Updated information: I don't have a odometer on this so my mileage is a list in a maintenance journal that comes from my gps tracker. I was only counting the second page which is what I've done over the past 3 years. Since 2005 the engine has a total of 96000 miles. Guess that increases the chance of these rings/cylinders being worn.
 
Reason for the new heads is that someone already helicoiled this one and it cracked and spit out the helicoil. The Crack is between a valve and the spark plug so I went with some higher quality heads. (Cb)*

Just an informed? guess here but..... you've been leaking hot combustion gasses via the crack in the head from the spark plug area into the valve area---- this hot combustion gas has heated the oil and cooked it to coke (think hot turbocharger and stopping the engine without a cool down) What you're seeing on the plate is the chunks that the screen "filtered" out. Swap out the heads as you've been leaking a while ---- at least long enough that the erosion finally weakened the spark plug threads enough that they couldn't hole the plug in any more!

Can't speak for the 1915 engine but if you drove a 1600 or 1700 cc over 50,000 miles without doing a valve job many rebuilt or bought new/used engines at about 65,000 miles when the valve head dropped into the cylinder and did MUCH damage!
 
ThumbUpThumbUpThumbUp,,,,Makes perfect sense ,,,,ThumbUpThumbUpThumbUp . A lot of good tough little motors short lived from lack of oil changes and valve adjustments at the right time .
 
Am I searching correctly?
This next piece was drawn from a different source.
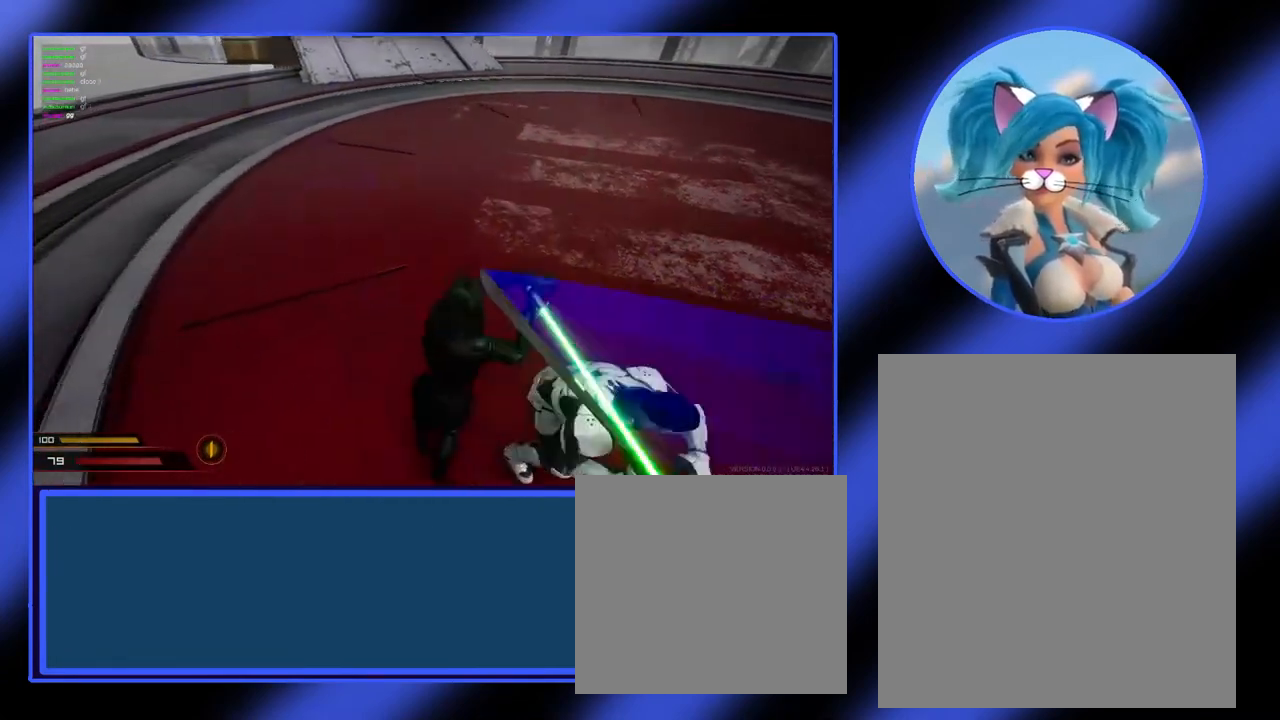
{"keys": [], "mouse": [], "events": [[433, "mouse_left", "up"], [500, "a", "up"]]}
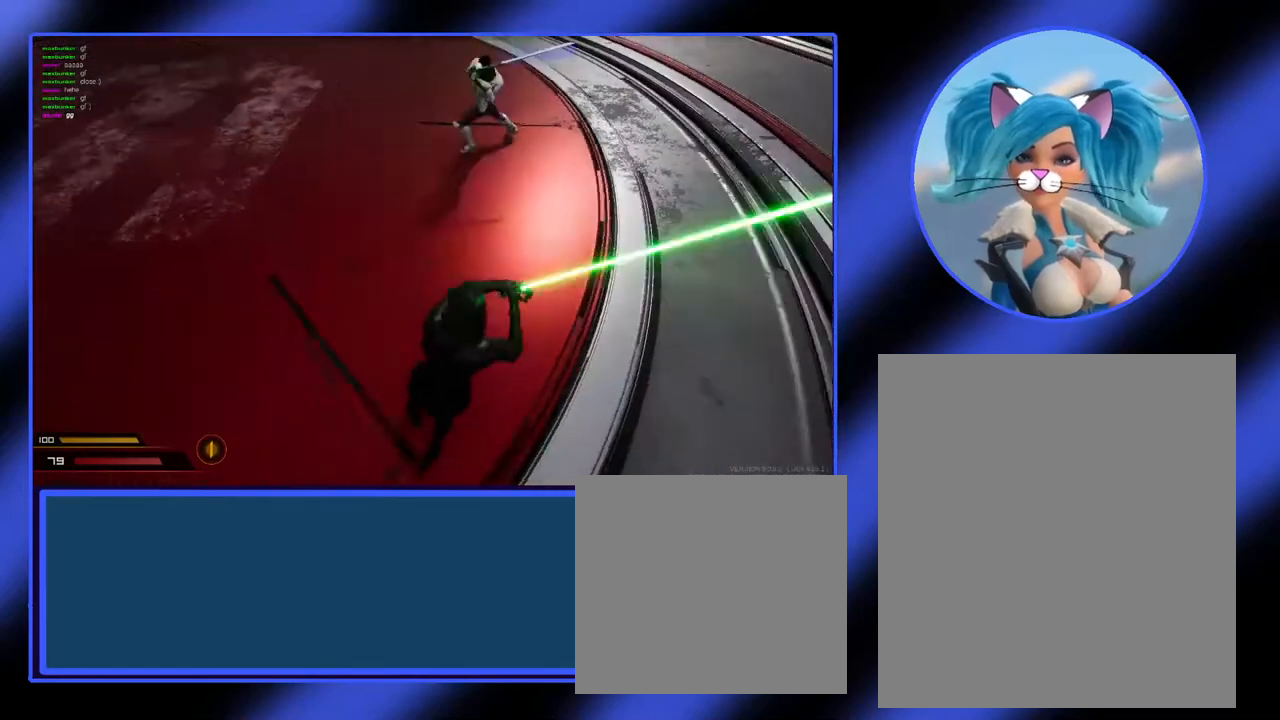
{"keys": ["a"], "mouse": [], "events": [[333, "a", "down"]]}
I'm finding rings about 100 bucks and whole cylinder piston ring sets are about 200 to 250. Makes me want to just bite the bullet and put on new top end .*

- - - Updated - - -

Updated information: I don't have a odometer on this so my mileage is a list in a maintenance journal that comes from my gps tracker. I was only counting the second page which is what I've done over the past 3 years. Since 2005 the engine has a total of 96000 miles. Guess that increases the chance of these rings/cylinders being worn.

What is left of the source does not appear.